TEKS YANG DIBERIKAN

SULTENG RAYA- Pemisahan Kementerian Pendidikan, Kebudayaan, Riset, dan Teknologi (Kemendikbudristek) menjadi tiga kementerian mendapatkan apresiasi dari Ketua Asosiasi Pendidikan Tinggi Informatika dan Komputer (Aptikom) Sulawesi Tengah (Sulteng) Ir. Burhanuddin A. Masse, S.Kom. M.I.Kom.
Pemisahan itu dinilai sebagai bentuk keseriusan pemerintahan Prabowo Gibran dalam penataan dunia pendidikan di Indonesia untuk mempersiapkan generasi Emas 2045. Karena untuk mempersiapan generasi Emas di Tahun 2045 harus dipersiapkan dari awal, yakni dari bangku sekolah dasar hingga saat di perguruan tinggi mereka sudah terbentuk dan siap berkiprah di masyarakat.

DATA HASIL EKSTRAKSI
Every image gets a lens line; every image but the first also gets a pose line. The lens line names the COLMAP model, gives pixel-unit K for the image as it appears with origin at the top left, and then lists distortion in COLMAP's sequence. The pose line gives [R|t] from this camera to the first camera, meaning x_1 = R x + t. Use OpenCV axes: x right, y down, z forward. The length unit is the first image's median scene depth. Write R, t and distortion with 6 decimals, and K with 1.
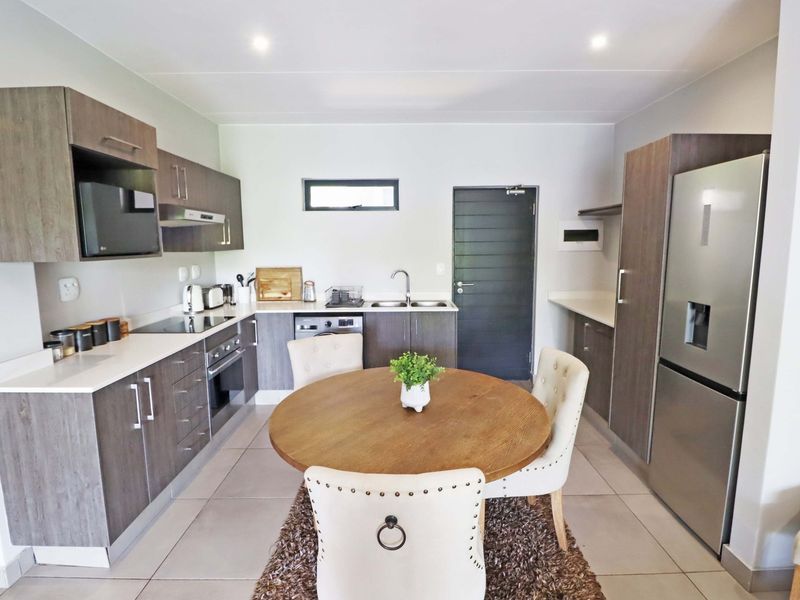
lens RADIAL K [[416.2, 0, 401.8], [0, 416.2, 295.3], [0, 0, 1]] dist [0.000097, -0.017579]
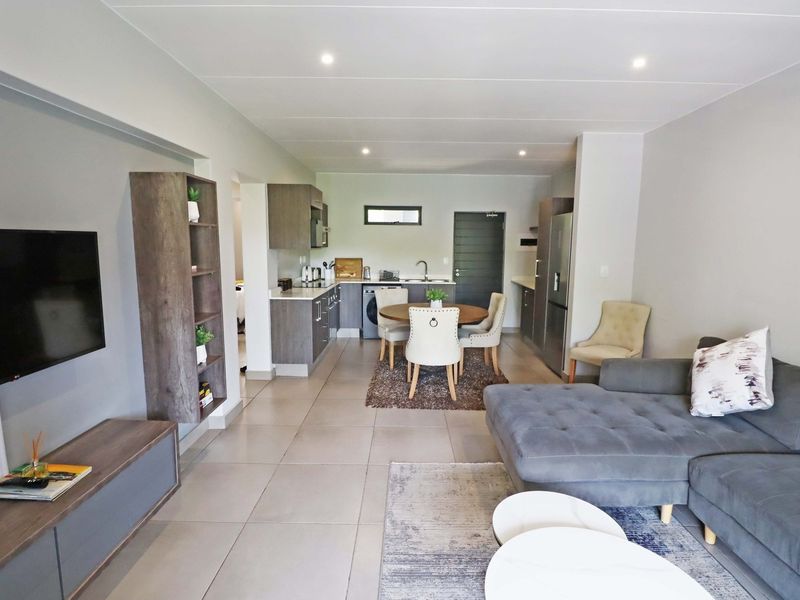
lens RADIAL K [[416.2, 0, 401.8], [0, 416.2, 295.3], [0, 0, 1]] dist [0.000097, -0.017579]
pose [[0.999812, 0.018578, -0.005481, -0.071964], [-0.018607, 0.999813, -0.005343, 0.087517], [0.005381, 0.005444, 0.999971, -0.669766]]
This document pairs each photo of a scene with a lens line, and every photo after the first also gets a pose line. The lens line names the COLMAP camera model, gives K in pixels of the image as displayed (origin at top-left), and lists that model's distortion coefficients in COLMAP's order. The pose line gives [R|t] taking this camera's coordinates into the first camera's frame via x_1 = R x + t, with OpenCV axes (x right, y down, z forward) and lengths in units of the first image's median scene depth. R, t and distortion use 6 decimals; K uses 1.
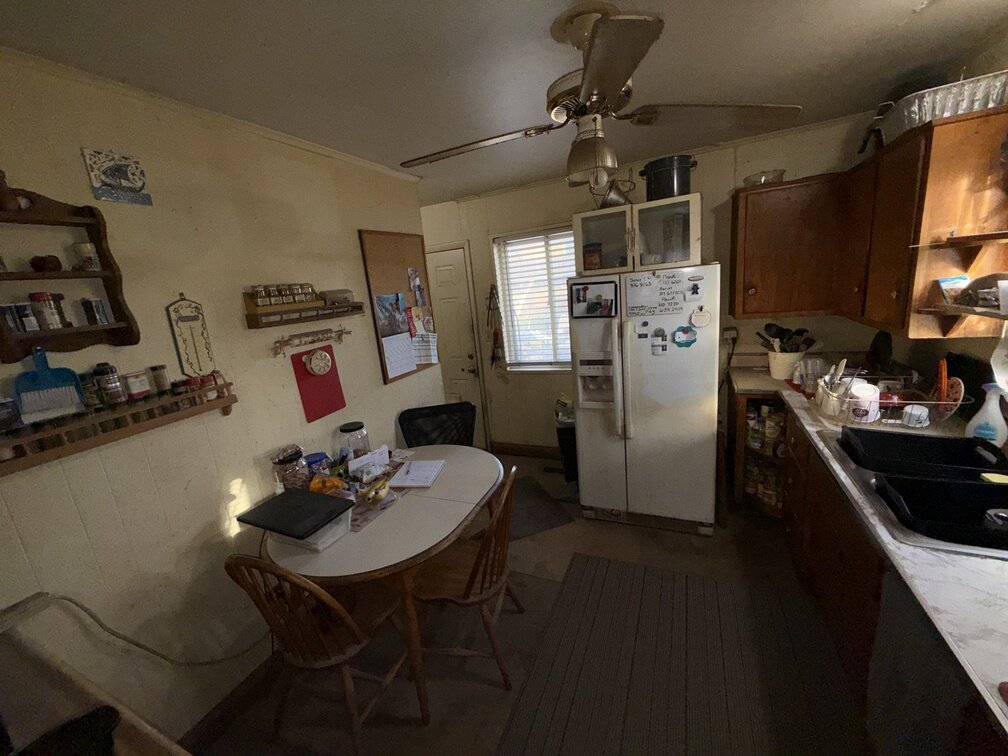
lens RADIAL K [[401.3, 0, 501.9], [0, 401.3, 374.5], [0, 0, 1]] dist [-0.003579, 0.000684]
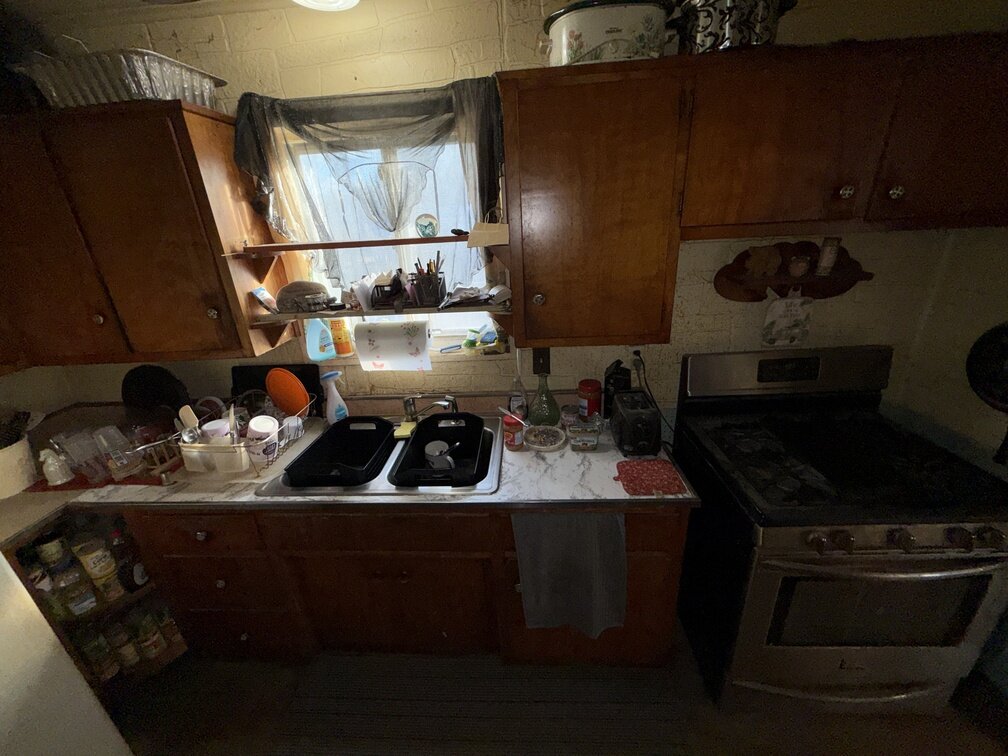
lens RADIAL K [[401.3, 0, 504.9], [0, 401.3, 382.6], [0, 0, 1]] dist [-0.003579, 0.000684]
pose [[-0.374679, -0.239064, 0.895804, -0.026124], [0.288905, 0.887978, 0.357812, -0.191099], [-0.880993, 0.392867, -0.263640, 0.722712]]
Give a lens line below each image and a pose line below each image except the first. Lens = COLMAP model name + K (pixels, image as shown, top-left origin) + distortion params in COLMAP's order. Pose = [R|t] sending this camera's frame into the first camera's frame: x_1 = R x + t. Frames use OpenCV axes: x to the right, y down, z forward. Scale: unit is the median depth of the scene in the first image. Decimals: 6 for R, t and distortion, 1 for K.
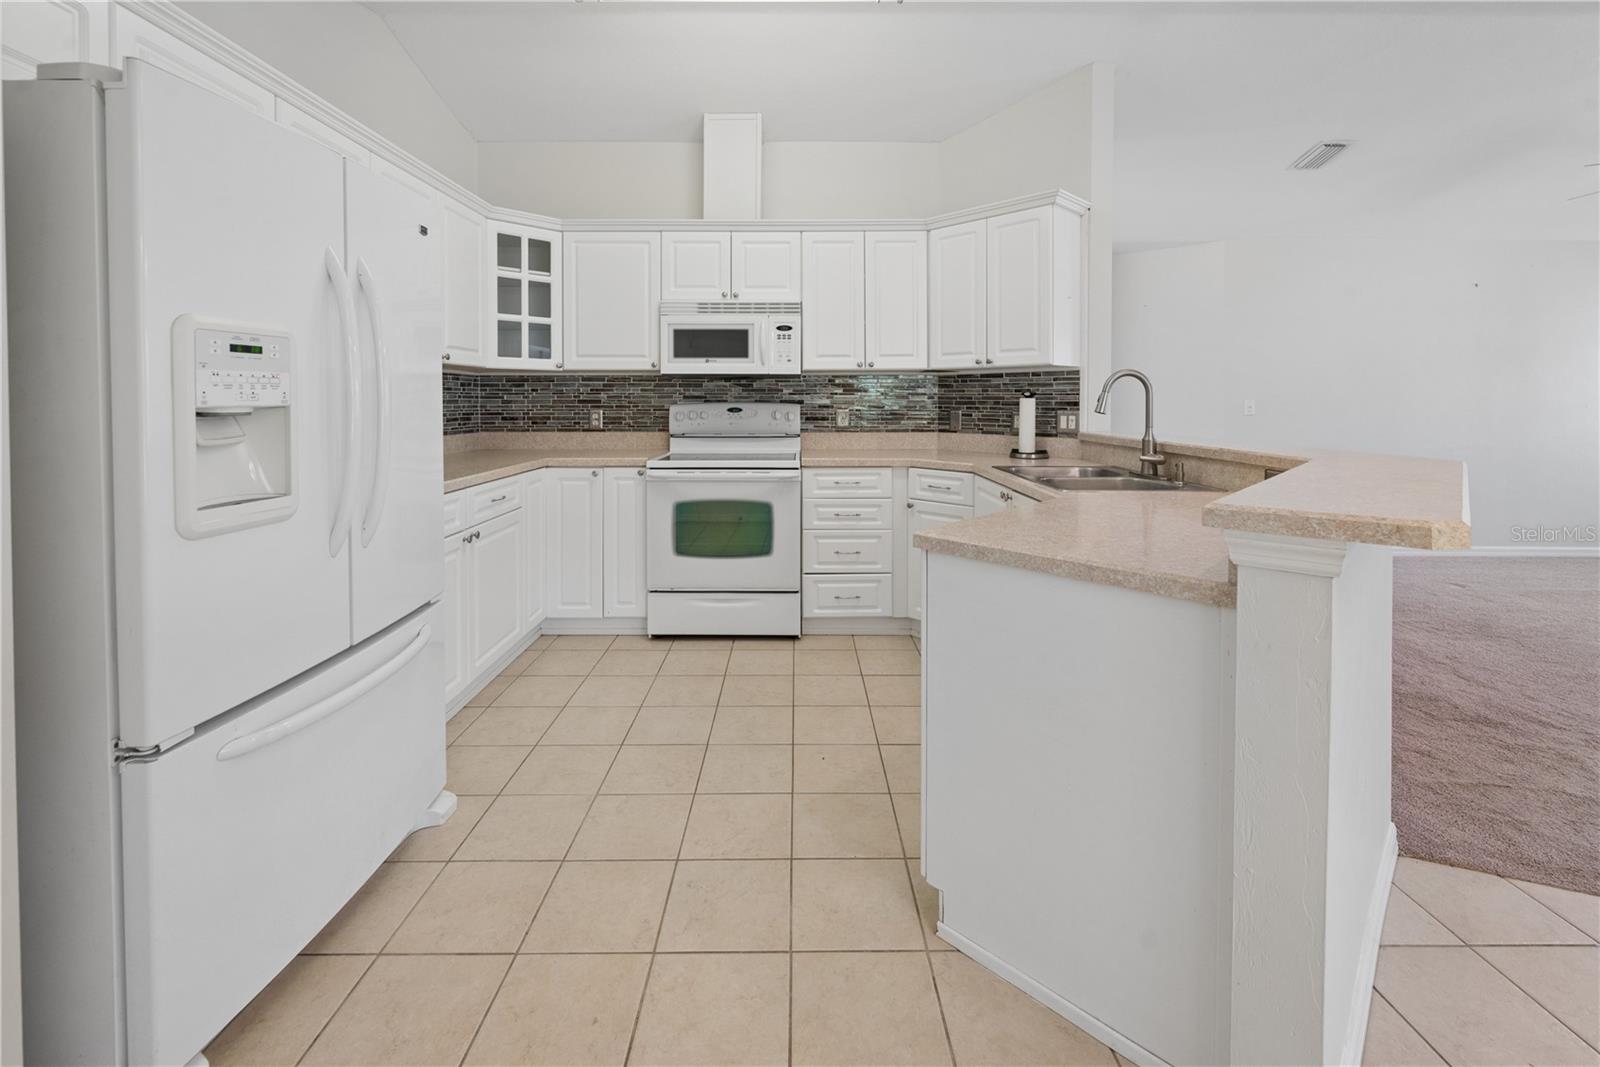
lens RADIAL K [[687.7, 0, 795.3], [0, 687.7, 403.4], [0, 0, 1]] dist [0.001327, 0.000124]
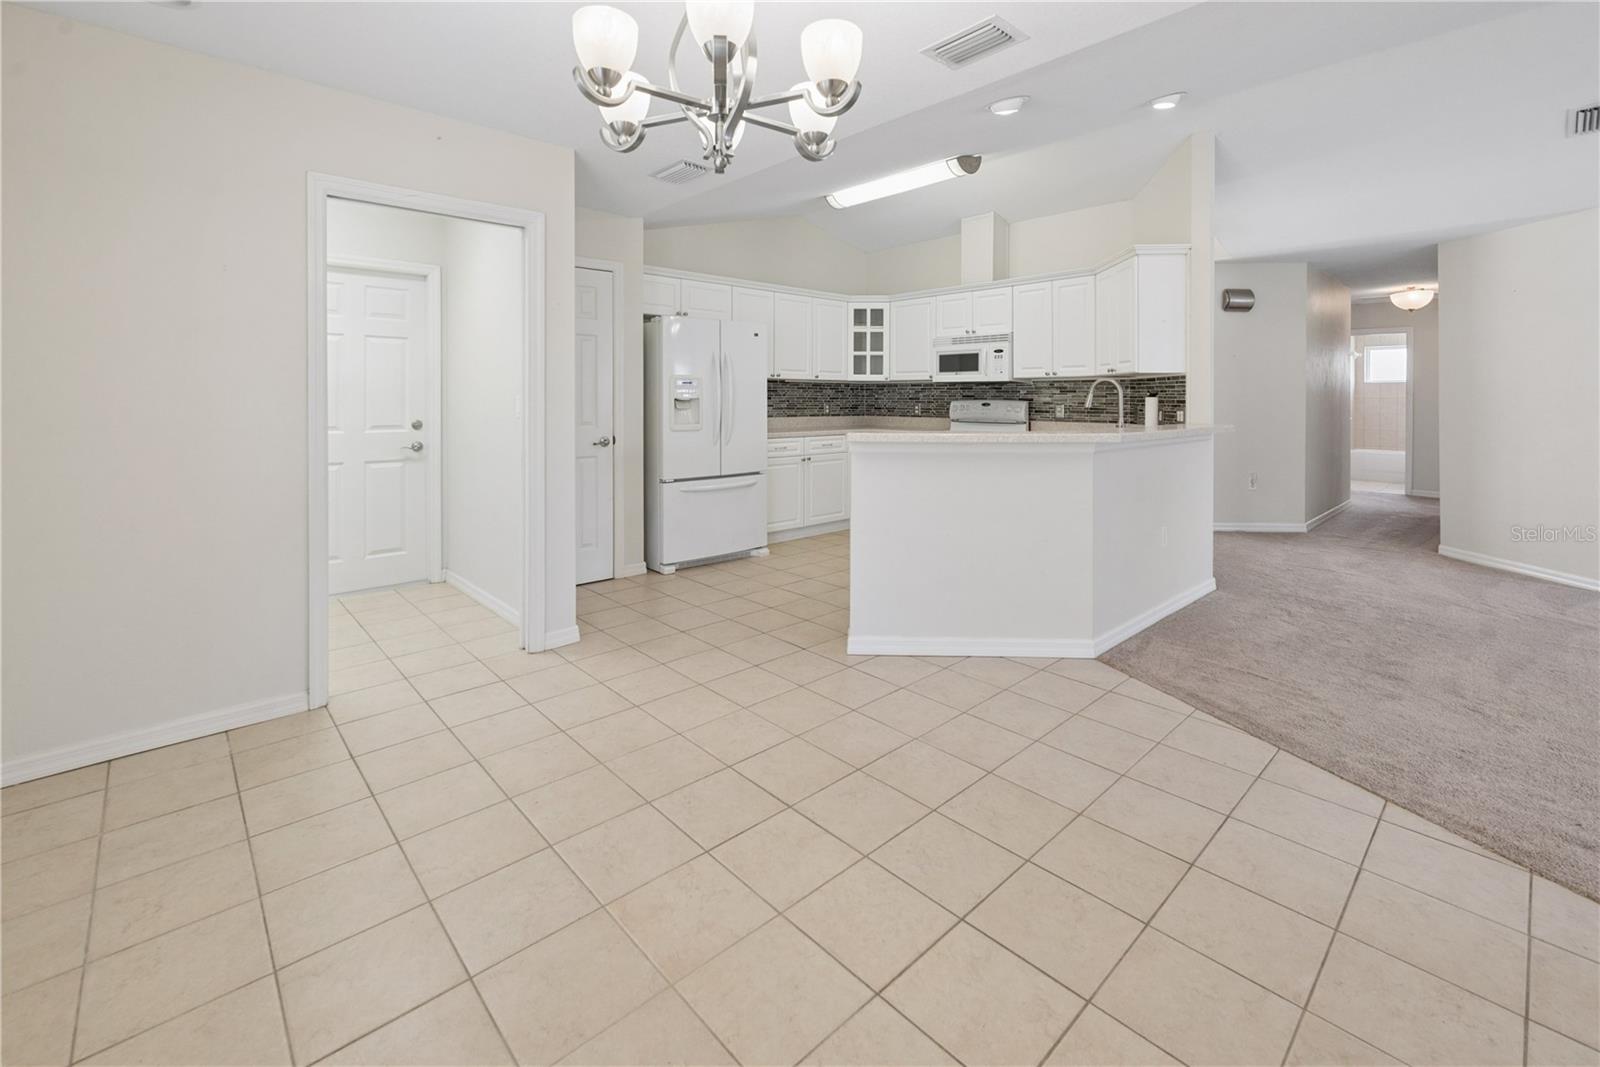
lens RADIAL K [[687.7, 0, 795.3], [0, 687.7, 403.4], [0, 0, 1]] dist [0.001327, 0.000124]
pose [[0.677147, 0.008933, -0.735794, 0.799494], [-0.007648, 0.999958, 0.005102, 0.002576], [0.735808, 0.002172, 0.677186, -0.370655]]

KEGIATAN
A. Dalam berita tentang pemisahan Kemendikbudristek, siapa yang memberikan apresiasi atas pemisahan tersebut?
B. Teruskan berita tentang pemisahan Kemendikbudristek mulai dari kalimat sesudah kalimat terakhirnya.

KUNCI JAWABAN
A. Ketua Asosiasi Pendidikan Tinggi Informatika dan Komputer (Aptikom) Sulawesi Tengah, Ir. Burhanuddin A. Masse, S.Kom. M.I.Kom.

B.
Sebagaimana diketahui, saat ini Kementerian Pendidikan, Kebudayaan, Riset, dan Teknologi (Kemendikbudristek) menjadi tiga kementerian masing-masing Kementerian Pendidikan Tinggi, Sains, dan Teknologi (Kemendiktisaintek), Kementerian Pendidikan Dasar dan Menengah (Kemendikdasmen), dan Kementerian Kebudayaan.
“Dengan pemisahan menjadi tiga kementerian, maka tiap-tiap kementerian itu akan lebih fokus di bidang masing-masing, karena bisa lebih spesifik, lebih fokus mengurus, sehingga tentu hasilnya juga akan lebih baik dari sebelumnya,”sebut Burhanuddin, Selasa (5/11/2024).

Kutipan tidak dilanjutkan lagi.